Bugünden tam 224 yıl önce, yokluk yine insanların belini kırarken, evler yine toplu halde dağ tepelerine yapılırken, Balıkesir’de Edremit Pazarı çarşamba günleri kurulurmuş.
Yörenin tüm köylüleri pazara gelir, geçim için malını satıp ihtiyaçlarını bu pazardan giderirlermiş.
Kaz Dağı’nın bin 500 metre yüksekliğinde Sarıkız zirvesinde eteklerde kurulu bir obada, bölgenin en güzel kızı Emine yaşardı. Emine, her çarşamba 5 saatlik dağ yolundan getirdiği süt ürünleri ve balı pazarda Hasan’a satardı. Hasan ise getirdiği sebzeleri Emine’ye satardı.
Gide gele aralarında bir muhabbet başlar olmuş ve artık her pazar dönüşü Hasan’ın yaşadığı Zeytinli Köyü’ne kadar yürürler, Emine ise oradan 4 saatlik dağ yolundan evine dönerdi.
İki gencin kalbi birbirine ısındıkça, evlenmeye karar verirler ancak Emine’nin obasında tek bir gelenek vardır. Hasan, Emine’nin obasında yaşamalıdır. Hasan ve yalnız yaşayan annesi, annesinin tek başına kalacak olmasına rağmen bu şartı kabul eder. Ancak, Emine’nin ailesi Hasan’ın zorlu dağ şartlarında ayakta kalamayacağını iddia eder.
Bu sebeple Hasan bir sınava tutularak, tuz dolu çuval ile evinden Emine’nin evine yürüme sınavına tabii tutulur.
Annesi Son Kez Gördü!
Başına geleceklerden habersiz annesine son kere sarılan genç, tuz dolu çuvalı sırtlayarak Emine ile birlikte yola koyulur.

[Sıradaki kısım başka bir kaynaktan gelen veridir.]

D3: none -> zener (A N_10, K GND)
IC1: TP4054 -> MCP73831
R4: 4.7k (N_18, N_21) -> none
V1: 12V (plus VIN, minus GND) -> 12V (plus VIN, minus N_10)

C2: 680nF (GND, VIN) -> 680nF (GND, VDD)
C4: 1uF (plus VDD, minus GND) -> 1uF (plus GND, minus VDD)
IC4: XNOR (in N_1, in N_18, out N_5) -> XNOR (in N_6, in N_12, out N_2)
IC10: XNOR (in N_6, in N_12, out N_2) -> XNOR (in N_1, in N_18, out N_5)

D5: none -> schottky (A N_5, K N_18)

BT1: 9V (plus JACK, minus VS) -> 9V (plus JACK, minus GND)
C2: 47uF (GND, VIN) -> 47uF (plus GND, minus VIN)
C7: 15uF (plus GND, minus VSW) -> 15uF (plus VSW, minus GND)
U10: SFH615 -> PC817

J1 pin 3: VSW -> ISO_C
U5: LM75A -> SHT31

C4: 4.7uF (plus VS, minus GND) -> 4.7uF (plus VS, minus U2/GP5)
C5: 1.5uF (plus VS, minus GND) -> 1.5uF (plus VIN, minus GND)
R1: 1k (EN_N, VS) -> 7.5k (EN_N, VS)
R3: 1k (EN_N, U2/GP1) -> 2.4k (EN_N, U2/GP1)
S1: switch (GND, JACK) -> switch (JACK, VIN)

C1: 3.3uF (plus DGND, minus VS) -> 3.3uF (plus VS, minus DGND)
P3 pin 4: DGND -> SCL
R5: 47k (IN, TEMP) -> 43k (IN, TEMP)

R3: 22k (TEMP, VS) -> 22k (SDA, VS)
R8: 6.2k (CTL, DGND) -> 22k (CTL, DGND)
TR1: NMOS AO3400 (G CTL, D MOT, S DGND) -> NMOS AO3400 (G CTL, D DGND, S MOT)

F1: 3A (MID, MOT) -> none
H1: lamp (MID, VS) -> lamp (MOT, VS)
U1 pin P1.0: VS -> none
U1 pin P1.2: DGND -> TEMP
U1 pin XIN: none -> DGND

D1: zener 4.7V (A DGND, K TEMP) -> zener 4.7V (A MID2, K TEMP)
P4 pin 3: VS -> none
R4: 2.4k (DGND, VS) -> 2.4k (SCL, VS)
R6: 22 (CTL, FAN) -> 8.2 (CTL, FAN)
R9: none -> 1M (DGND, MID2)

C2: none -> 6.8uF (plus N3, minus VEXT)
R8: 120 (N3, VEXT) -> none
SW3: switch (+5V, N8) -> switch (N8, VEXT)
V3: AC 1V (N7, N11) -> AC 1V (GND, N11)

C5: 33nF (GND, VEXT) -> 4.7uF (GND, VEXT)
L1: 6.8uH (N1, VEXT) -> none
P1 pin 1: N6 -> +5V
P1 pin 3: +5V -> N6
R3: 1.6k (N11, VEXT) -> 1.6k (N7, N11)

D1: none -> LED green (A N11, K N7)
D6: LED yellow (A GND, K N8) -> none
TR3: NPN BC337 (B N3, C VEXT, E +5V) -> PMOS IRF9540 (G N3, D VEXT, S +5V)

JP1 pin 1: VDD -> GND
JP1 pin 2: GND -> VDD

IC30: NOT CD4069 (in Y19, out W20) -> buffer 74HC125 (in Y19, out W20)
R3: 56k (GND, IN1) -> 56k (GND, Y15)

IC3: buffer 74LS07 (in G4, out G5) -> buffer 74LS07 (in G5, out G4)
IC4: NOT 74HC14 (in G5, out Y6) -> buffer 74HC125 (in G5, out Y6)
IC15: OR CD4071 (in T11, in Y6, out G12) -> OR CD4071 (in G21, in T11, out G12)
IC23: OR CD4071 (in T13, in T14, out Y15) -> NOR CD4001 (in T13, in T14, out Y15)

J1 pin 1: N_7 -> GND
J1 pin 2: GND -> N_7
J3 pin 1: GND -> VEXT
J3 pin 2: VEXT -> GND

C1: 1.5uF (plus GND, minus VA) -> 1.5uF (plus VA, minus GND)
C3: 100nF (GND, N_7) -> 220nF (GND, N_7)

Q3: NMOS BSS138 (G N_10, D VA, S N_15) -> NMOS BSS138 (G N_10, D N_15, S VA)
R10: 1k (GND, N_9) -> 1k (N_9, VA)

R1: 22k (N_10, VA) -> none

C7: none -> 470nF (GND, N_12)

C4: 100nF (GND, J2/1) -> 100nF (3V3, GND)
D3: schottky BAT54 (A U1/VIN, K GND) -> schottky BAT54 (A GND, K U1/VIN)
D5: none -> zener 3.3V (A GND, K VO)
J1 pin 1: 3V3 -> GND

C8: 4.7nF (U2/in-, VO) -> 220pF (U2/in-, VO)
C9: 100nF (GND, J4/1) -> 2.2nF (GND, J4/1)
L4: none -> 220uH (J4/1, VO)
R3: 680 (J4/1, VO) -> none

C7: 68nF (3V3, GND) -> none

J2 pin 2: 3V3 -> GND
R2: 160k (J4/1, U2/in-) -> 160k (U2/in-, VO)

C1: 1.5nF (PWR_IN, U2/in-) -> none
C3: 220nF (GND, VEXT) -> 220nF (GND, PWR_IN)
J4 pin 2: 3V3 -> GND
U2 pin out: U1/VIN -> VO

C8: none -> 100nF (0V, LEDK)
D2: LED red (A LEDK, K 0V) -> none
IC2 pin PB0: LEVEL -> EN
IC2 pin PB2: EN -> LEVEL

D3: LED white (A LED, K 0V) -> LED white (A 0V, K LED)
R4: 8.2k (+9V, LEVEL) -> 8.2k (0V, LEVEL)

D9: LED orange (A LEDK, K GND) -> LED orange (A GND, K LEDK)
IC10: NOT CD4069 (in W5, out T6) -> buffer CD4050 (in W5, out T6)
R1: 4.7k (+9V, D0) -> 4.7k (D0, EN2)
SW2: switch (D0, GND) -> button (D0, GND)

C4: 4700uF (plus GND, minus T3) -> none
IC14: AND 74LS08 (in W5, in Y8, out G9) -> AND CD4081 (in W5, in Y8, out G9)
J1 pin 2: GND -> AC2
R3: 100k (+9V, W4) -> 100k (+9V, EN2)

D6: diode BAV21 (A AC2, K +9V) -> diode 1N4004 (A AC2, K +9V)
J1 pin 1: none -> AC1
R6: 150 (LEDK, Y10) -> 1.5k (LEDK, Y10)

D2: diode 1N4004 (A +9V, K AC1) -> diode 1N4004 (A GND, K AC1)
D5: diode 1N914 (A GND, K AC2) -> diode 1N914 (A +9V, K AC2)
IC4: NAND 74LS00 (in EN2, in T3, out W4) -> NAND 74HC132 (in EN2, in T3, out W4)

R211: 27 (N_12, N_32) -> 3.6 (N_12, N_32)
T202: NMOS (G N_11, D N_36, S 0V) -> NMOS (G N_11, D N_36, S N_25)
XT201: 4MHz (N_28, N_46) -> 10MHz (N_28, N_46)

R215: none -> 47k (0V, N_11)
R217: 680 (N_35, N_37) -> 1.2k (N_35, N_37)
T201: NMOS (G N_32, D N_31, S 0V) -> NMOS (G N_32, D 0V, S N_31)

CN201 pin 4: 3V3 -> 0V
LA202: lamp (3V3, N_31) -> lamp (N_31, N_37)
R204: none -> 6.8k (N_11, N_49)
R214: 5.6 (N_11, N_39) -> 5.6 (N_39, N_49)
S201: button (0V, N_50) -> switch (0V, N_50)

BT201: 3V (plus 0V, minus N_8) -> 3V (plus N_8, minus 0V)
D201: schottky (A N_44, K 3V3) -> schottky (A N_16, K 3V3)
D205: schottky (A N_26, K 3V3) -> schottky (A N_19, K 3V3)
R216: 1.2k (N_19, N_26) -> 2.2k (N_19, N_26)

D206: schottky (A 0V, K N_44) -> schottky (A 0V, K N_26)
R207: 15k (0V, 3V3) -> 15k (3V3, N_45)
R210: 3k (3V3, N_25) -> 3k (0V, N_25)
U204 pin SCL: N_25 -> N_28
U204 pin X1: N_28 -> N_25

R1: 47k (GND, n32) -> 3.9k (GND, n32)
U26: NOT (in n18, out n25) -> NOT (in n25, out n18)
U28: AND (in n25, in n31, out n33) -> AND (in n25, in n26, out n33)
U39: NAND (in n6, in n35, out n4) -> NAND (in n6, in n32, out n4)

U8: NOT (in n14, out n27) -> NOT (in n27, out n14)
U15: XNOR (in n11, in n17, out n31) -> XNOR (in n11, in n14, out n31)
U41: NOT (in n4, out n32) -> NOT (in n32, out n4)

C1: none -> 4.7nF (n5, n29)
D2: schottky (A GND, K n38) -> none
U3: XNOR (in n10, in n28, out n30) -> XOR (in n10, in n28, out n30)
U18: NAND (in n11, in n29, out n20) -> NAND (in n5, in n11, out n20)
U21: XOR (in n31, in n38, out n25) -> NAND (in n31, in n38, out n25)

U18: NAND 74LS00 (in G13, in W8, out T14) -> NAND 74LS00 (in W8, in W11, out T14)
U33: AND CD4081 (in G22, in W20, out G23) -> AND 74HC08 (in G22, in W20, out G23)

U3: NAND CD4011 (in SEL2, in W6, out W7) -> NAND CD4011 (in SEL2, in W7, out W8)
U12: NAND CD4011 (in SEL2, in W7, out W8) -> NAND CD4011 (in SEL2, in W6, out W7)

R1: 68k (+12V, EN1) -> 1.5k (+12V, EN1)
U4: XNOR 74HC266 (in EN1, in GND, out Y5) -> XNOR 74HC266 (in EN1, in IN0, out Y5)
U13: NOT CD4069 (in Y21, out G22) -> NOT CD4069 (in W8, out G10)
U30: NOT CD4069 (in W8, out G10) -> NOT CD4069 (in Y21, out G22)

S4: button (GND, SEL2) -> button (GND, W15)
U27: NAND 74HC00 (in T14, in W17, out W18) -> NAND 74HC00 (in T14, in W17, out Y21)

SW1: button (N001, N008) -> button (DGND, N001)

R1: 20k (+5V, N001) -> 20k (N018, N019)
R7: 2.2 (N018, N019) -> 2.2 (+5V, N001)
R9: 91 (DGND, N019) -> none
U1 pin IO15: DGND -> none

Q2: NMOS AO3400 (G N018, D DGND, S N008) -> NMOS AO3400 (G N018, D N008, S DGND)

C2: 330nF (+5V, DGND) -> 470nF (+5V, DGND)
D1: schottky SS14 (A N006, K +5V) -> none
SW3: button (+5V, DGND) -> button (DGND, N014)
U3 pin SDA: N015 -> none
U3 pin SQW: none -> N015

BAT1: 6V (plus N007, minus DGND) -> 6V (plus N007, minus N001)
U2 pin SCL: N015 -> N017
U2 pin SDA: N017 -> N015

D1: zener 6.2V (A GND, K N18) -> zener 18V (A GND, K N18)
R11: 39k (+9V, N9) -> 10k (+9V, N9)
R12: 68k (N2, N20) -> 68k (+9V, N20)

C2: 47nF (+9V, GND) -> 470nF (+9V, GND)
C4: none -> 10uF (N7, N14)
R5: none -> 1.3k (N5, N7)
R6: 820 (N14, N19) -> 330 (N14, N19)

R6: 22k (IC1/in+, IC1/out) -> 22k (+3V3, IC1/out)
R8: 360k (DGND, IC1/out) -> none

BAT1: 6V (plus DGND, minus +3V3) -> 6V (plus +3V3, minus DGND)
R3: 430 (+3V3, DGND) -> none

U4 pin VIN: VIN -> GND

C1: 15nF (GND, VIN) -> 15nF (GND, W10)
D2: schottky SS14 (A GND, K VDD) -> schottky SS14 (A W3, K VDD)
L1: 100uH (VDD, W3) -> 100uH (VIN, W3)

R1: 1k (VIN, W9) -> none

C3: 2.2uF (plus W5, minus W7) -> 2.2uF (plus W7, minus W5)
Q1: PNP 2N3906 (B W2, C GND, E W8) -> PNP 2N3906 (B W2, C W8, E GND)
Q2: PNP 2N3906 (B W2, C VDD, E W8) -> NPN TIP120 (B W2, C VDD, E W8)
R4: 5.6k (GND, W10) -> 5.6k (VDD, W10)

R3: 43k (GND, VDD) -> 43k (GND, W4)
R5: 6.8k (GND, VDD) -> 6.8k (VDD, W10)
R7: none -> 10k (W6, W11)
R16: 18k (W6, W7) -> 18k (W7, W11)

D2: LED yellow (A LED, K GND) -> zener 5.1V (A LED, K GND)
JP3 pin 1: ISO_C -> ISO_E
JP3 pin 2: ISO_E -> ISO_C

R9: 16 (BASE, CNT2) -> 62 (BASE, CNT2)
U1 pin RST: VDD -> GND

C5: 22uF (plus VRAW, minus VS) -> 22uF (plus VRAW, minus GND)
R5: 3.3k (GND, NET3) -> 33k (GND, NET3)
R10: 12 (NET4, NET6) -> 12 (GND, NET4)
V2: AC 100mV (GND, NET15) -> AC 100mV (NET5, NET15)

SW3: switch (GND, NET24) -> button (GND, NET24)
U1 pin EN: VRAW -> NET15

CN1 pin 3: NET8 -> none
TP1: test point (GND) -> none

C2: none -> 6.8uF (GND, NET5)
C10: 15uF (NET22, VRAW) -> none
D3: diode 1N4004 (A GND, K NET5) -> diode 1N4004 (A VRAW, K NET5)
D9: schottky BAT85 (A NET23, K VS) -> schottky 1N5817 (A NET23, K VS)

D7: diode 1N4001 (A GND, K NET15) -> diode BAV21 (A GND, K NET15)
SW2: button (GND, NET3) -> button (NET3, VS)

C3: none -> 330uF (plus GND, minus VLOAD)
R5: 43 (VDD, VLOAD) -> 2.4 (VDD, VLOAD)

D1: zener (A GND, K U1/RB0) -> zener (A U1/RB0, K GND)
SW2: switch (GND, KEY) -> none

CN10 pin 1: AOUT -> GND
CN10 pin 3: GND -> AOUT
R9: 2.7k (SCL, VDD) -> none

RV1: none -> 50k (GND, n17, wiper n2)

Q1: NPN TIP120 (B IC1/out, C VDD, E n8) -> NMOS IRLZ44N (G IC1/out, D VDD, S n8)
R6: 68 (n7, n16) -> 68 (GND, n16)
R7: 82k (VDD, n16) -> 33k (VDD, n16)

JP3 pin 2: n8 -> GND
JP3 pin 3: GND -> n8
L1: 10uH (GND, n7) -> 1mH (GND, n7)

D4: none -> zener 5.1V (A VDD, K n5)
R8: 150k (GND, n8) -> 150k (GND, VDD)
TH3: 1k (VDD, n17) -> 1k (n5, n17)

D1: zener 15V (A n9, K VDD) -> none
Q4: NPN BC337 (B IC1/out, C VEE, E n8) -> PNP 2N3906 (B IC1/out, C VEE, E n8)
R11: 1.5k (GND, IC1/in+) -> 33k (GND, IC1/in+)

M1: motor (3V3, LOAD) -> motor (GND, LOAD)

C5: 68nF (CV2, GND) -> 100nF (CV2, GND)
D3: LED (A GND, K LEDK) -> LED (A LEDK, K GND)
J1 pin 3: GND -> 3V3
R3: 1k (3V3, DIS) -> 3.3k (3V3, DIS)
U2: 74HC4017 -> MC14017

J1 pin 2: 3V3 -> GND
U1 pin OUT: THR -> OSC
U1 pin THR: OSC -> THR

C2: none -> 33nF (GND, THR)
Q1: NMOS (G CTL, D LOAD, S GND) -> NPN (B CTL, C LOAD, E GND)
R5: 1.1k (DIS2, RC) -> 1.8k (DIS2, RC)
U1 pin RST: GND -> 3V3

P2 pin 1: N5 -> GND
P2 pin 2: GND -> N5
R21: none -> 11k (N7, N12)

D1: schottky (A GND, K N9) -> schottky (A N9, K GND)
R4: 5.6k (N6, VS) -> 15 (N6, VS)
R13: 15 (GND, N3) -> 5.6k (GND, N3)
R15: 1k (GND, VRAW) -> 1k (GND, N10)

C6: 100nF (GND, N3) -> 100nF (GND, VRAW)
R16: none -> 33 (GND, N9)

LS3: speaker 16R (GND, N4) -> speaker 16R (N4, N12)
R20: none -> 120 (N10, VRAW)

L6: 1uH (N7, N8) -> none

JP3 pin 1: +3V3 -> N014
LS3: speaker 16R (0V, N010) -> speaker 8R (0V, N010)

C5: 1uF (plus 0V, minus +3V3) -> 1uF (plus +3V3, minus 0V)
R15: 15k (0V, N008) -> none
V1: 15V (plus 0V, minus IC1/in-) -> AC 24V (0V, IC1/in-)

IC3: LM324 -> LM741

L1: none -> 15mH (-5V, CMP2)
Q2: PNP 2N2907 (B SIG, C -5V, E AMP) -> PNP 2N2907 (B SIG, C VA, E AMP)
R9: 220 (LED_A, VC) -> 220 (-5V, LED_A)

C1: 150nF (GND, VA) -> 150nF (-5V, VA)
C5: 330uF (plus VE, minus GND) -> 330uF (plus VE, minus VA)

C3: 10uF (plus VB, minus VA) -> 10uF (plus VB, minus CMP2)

Bir saatlik yürüyüş sonunda Beyoba Köyü’ne varan çift, yola devam etmek için kararlıdırlar. Ancak, zavallı Hasan’ın sırtı sıcağın da etkisi ile tuzdan yanmaya başlar. Dişini sıkan sevdalı Hasan, Sutüven Şelalesi’ne ulaştı. Yol yapacak bir belediyenin olmaması üzerine, dere içinde belli belirsiz ilerleyen yolda, taştan taşa hoplaya zıplaya ilerleyen Hasan, iyice yorulur.
Bir anda yorgunluktan yere yığılan Hasan, Emine’nin tüm teşviğine rağmen düştüğü yerden kalkamaz.
Hasan kalan son nefesi ile Emine’ye kaçıp başka yerde yaşamayı teklif eder. İnadından ve ailesinden vazgeçmeyen Emine, tuz çuvalını kendi sırtlar ve “gelirsen evleniriz” diyerek sevdiğini arkasında bırakarak yola koyulur.
Acı ile “Beni burada bırakma, bir yere gidemem, burada ölürüm!” diyen Hasan’ı duymazdan gelerek evinin yolunu tutar.
Obasına varınca Hasan’ı geride bıraktığına pişman olan inatçı Emine, tüm gücüne kuvvetine rağmen gece dışarı çıkmaya çekinerek sabahı bekler.
Sabah olduğunda sevdiğini bıraktığı yere giden Emine, bırakıp gittiği yerde bulamaz aşkını.
Hasan’ın annesi ile her yeri, günlerce aramasına rağmen Hasan ortada yoktur. Hasan’ın sesi kulaklarında mecnun mecnun dolaşan Emine, sevginin kıymetini çok geç anlar.
Hasan Boğuldu!
Bir umutla aklı başından uçmuş halde dolanan Emine, günlerden bir gün Hasan’a hediye ettiği çevreyi şelale suları ayaklarına getirince hepten kaybeder aklını.
Çevreden ulu bir çınarı kendine ecel seçen güzeller güzeli Emine, kendini hediye ettiği çevre ile ulu çınara kendini asar.
Yöre halkı bu olaydan sonra Gökbüvet Şelalesi’nin adını Hasan Boğuldu, Çınar’ın adını ise Emine Çınarı olarak adlandırdı.
Sesini Duyarlar
Anlatılan efsanelerden sonra adı değişen bu yeri ziyaret eden turistler ara ara hala Emine’nin “Hasan! Hasan!” diye bağıran sesini duyduklarını iddia ediyor.